# What to produce:
Only the lines below starting at the one that contains "fx_px: 2824" and ending at the one that contains "hfov_deg: 29.7" are to be reproduced, exactly and with both ends kept.

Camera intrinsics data
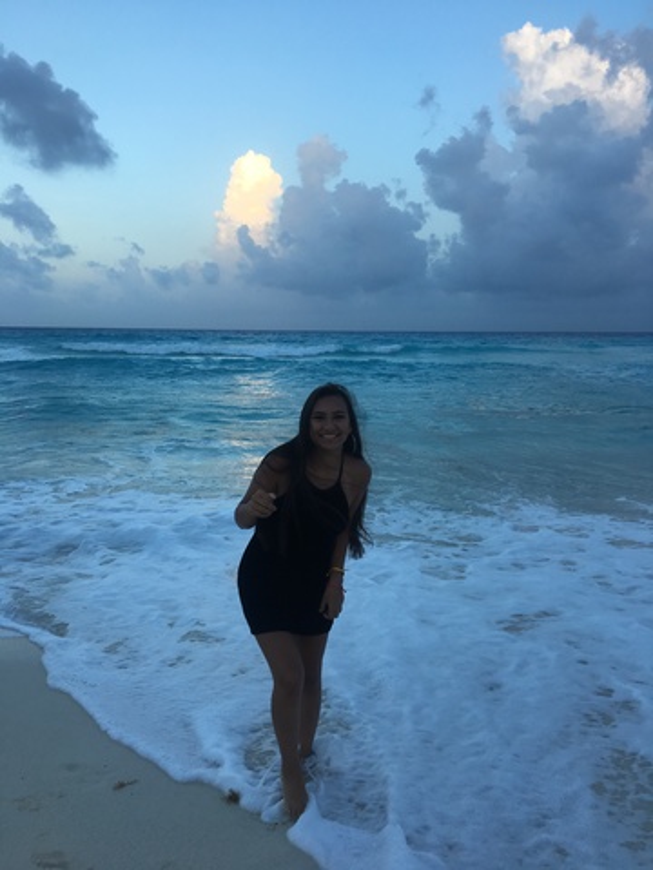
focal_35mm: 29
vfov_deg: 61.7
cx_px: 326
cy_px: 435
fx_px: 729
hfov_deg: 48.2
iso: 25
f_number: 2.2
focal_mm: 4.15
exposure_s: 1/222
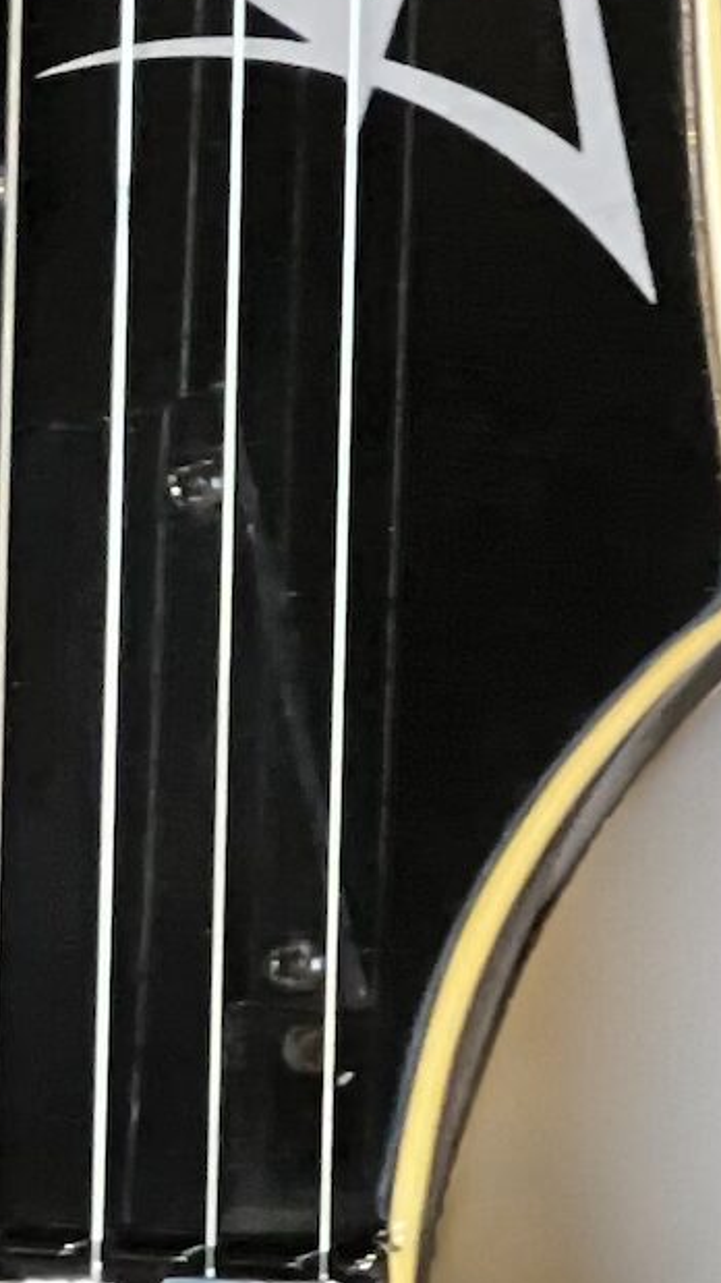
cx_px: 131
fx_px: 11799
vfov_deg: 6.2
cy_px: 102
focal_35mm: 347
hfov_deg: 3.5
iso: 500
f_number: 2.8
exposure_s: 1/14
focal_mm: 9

--

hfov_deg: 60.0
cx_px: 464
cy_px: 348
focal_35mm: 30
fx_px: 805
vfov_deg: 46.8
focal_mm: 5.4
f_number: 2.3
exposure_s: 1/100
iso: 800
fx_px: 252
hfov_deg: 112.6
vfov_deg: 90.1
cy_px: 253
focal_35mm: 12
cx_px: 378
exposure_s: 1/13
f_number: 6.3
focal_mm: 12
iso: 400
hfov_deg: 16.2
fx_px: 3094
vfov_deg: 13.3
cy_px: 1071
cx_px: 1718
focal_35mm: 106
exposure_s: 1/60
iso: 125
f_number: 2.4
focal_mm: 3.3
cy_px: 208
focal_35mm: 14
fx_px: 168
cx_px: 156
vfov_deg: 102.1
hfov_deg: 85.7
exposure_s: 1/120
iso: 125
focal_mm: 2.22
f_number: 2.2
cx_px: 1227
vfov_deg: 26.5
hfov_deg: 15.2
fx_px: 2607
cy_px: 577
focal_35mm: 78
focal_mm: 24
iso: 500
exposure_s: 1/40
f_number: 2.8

==

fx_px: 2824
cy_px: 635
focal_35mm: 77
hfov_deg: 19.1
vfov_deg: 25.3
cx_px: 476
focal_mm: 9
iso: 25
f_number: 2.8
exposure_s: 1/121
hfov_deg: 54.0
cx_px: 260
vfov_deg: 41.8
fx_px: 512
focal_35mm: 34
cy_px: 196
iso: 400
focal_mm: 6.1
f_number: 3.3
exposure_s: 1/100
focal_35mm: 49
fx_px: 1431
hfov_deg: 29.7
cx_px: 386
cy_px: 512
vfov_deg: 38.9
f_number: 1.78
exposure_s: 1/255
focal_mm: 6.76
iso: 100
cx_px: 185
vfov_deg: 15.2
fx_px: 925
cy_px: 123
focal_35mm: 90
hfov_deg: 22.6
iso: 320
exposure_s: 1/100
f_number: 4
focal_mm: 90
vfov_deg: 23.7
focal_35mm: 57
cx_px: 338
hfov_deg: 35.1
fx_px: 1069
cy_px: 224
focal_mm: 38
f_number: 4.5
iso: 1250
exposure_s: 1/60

# Your solution:
fx_px: 2824
cy_px: 635
focal_35mm: 77
hfov_deg: 19.1
vfov_deg: 25.3
cx_px: 476
focal_mm: 9
iso: 25
f_number: 2.8
exposure_s: 1/121
hfov_deg: 54.0
cx_px: 260
vfov_deg: 41.8
fx_px: 512
focal_35mm: 34
cy_px: 196
iso: 400
focal_mm: 6.1
f_number: 3.3
exposure_s: 1/100
focal_35mm: 49
fx_px: 1431
hfov_deg: 29.7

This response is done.